### Dataset records ###

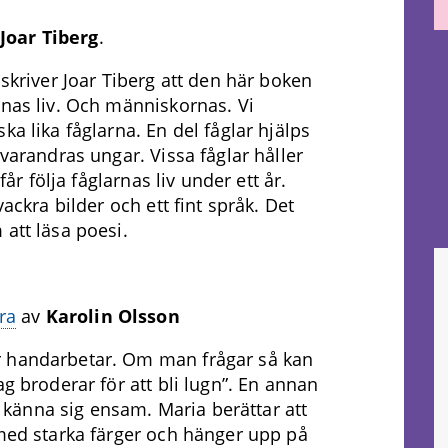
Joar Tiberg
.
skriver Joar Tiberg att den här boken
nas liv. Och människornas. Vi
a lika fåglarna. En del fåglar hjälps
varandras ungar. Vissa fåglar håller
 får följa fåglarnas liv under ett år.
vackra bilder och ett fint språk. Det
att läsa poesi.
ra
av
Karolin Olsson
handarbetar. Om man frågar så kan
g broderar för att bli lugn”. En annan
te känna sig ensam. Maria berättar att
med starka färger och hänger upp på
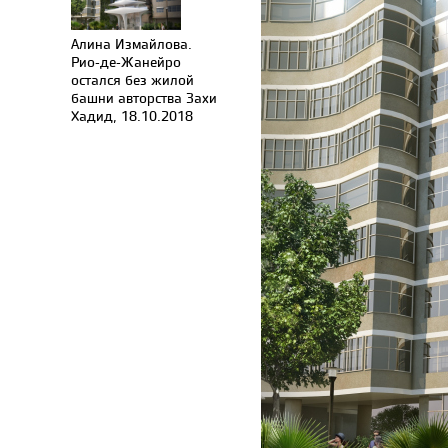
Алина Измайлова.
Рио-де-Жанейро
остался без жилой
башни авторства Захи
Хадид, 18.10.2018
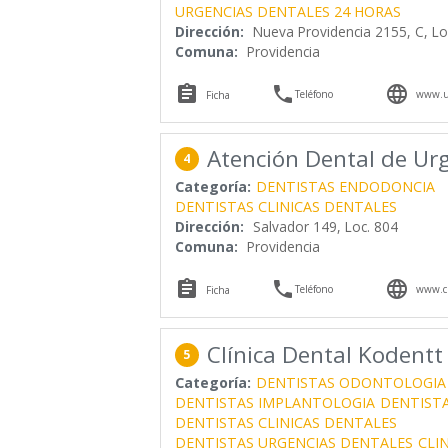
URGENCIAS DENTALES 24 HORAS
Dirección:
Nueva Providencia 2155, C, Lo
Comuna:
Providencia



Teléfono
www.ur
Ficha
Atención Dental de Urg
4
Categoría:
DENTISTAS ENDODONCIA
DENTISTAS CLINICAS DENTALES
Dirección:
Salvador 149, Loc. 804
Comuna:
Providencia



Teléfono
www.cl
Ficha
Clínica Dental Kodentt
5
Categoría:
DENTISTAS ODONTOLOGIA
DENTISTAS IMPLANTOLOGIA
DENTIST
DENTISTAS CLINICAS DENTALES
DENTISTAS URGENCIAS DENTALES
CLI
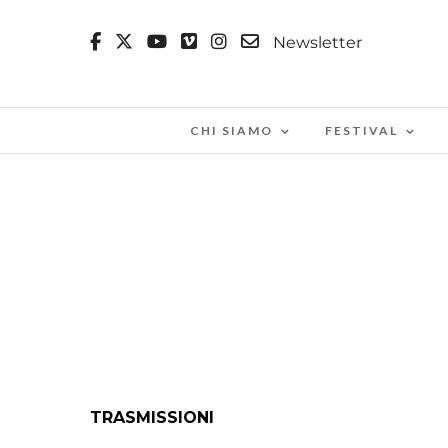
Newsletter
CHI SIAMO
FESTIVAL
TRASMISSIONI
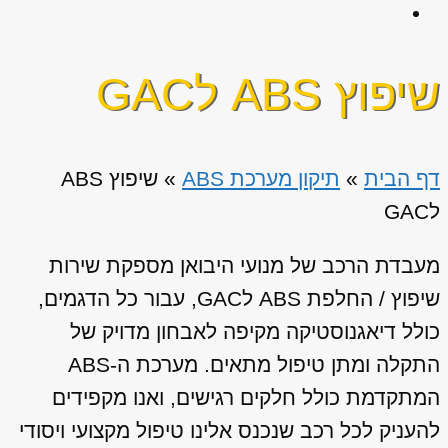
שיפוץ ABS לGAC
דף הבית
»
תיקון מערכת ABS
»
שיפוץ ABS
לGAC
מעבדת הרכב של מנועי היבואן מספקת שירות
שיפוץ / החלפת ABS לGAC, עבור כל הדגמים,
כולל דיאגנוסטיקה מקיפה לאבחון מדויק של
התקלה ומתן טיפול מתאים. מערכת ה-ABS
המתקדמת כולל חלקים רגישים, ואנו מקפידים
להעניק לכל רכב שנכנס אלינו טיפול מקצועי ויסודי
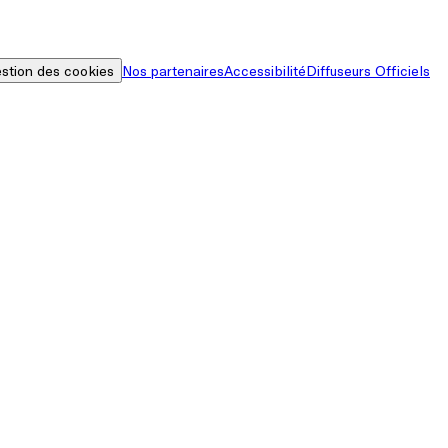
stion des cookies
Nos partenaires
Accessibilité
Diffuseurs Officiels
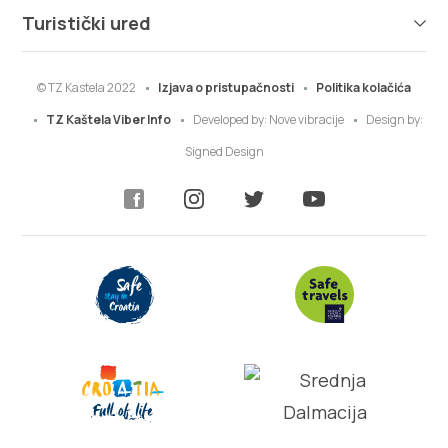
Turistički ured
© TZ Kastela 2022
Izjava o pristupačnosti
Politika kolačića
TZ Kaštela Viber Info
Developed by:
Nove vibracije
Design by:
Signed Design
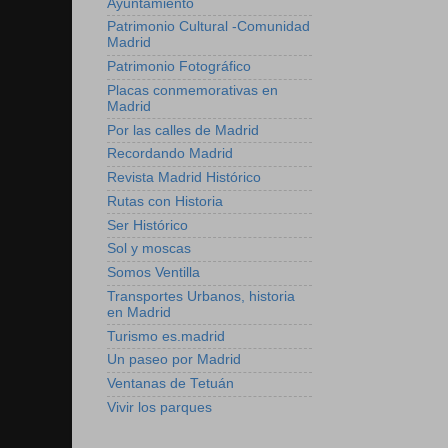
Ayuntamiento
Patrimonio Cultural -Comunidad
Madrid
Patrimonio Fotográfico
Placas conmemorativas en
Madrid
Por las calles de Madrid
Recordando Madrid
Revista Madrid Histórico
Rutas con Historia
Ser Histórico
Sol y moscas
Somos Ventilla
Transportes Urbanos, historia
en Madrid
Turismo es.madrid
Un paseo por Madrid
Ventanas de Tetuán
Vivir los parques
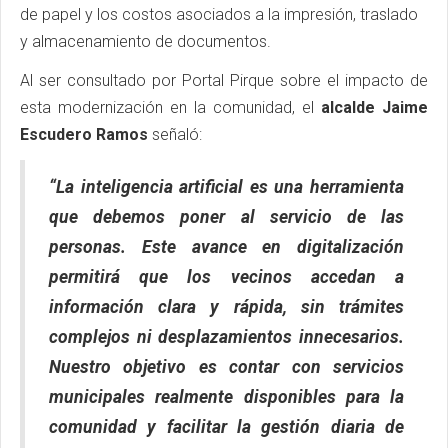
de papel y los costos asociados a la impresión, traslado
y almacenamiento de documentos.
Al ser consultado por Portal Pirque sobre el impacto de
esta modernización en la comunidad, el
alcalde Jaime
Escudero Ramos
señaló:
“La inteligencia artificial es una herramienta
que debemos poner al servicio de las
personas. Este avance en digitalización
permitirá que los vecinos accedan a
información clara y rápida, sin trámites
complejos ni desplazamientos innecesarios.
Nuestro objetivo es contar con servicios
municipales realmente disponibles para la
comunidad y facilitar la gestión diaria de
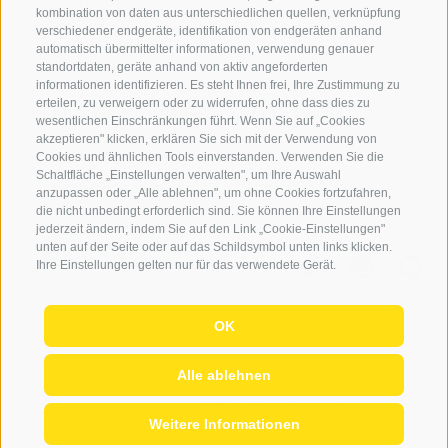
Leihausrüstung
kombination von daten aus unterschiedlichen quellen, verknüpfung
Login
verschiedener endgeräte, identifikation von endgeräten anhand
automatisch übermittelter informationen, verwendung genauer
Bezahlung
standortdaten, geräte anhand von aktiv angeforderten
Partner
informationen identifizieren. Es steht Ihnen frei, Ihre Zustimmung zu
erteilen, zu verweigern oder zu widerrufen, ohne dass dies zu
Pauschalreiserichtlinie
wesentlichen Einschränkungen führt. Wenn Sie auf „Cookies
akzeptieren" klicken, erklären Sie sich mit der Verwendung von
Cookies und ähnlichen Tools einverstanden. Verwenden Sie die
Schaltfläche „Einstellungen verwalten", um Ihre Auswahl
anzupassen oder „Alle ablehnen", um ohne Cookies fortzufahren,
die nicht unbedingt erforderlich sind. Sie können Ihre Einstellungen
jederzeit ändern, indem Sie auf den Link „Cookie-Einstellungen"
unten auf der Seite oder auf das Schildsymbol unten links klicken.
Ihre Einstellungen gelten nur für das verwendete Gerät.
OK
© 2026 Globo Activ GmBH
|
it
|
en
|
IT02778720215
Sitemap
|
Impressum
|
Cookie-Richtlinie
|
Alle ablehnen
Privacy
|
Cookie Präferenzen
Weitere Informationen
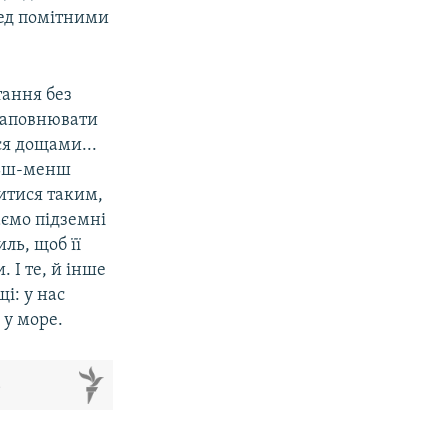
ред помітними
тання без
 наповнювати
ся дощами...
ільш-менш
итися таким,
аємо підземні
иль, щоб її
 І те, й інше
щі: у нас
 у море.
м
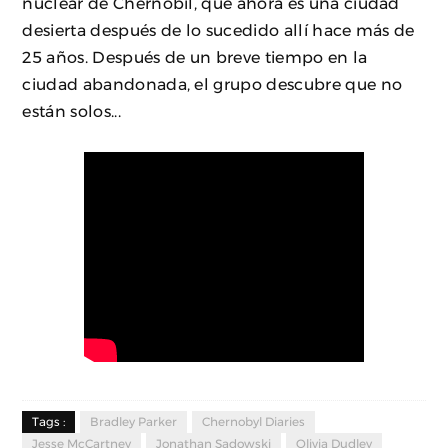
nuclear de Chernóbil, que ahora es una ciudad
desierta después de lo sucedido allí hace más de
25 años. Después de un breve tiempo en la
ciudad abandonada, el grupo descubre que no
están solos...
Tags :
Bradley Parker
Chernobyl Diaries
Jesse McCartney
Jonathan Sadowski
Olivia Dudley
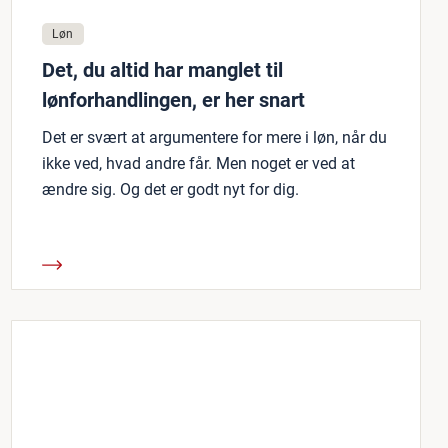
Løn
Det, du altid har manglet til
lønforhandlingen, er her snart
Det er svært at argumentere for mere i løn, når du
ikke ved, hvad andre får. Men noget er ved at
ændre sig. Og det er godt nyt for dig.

###

Give the count of lines in the data shown above that contain "שיפוץ", and nothing else.

# Result of this task:
3